Super-fast painter Andrew Chesney shares his methods for getting your forces painted up and on the battlefield in double-quick time:
When you’re getting started on a new force, one of the first stages is working out the colour scheme for the uniform. You can research this online or in the relevant Osprey book. To help with this step, we have created a number of starter paint sets using the Vallejo military colour paint ranges, chosen to give you just the right colours for each army.
While you may well want to lavish more time and effort on vehicles and commanders, these guides use mainly the colours from the paint sets (plus sometimes a few common colours like gun metal and a flesh tone, plus sprays and Quickshade wash), and demonstrate how you can get your troops ready for battle quickly and easily in just a few steps.

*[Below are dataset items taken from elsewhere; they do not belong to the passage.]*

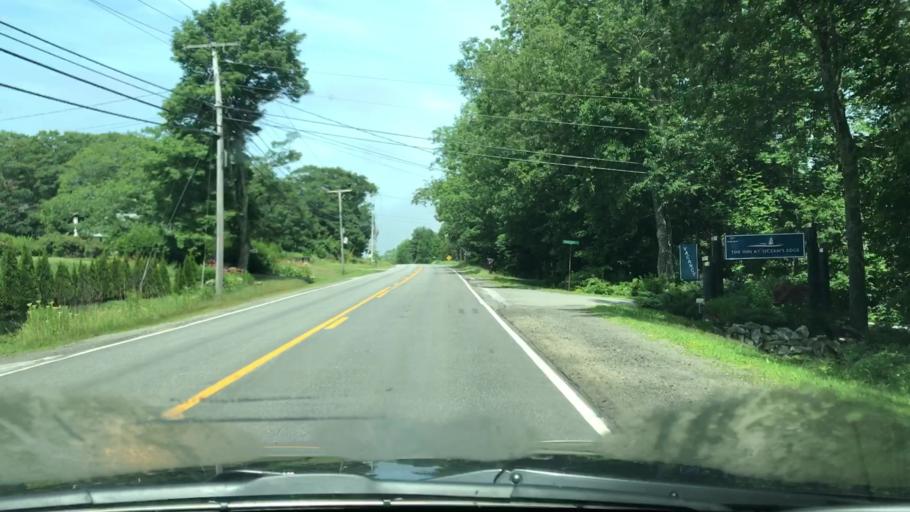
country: US
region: Maine
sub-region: Waldo County
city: Lincolnville
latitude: 44.2667
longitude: -69.0178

US Marine Corps infantryman
Army Painter: Dark Tone Quickshade
1. I started by cleaning the mould lines, gluing sand to the 25mm base and then priming the figure. This one was primed in Bolt Action British Uniform Brown colour primer spray.
2. Beginning with the largest areas – the uniform was painted in Russian Uniform Green and the flesh in mid tone.
3. I then painted the helmet in Brown Violet (an odd name for a green colour!), the weapon stocks and tool handles in Flat Brown and the gun barrel in a gun metal. If the model had gaiters then these would be in Green Grey. I decided to do the under-shirt in Green Grey to give a contrast as clothes tended to fade through use and in sunlight.
4. The whole model was given a liberal coating of the Army Painter: Dark Tone Quickshade. This shades every part of the figure by collecting in the creases and giving the illusion of you spending extra time layering the colours! Once it’s completely dry, a spray of Anti-Shine Matt Varnish removes the shine and protects the paint, magically transformed your shiny, muddy miniature into a thing of beauty!
5. After a quick dry-brush of Green Grey on the already brown base, I added some Army Painter Highland tufts and some basic hedge foliage for contrast.
So within 15 minutes (not including the overnight drying of the Quickshade) I had a battle ready Marine!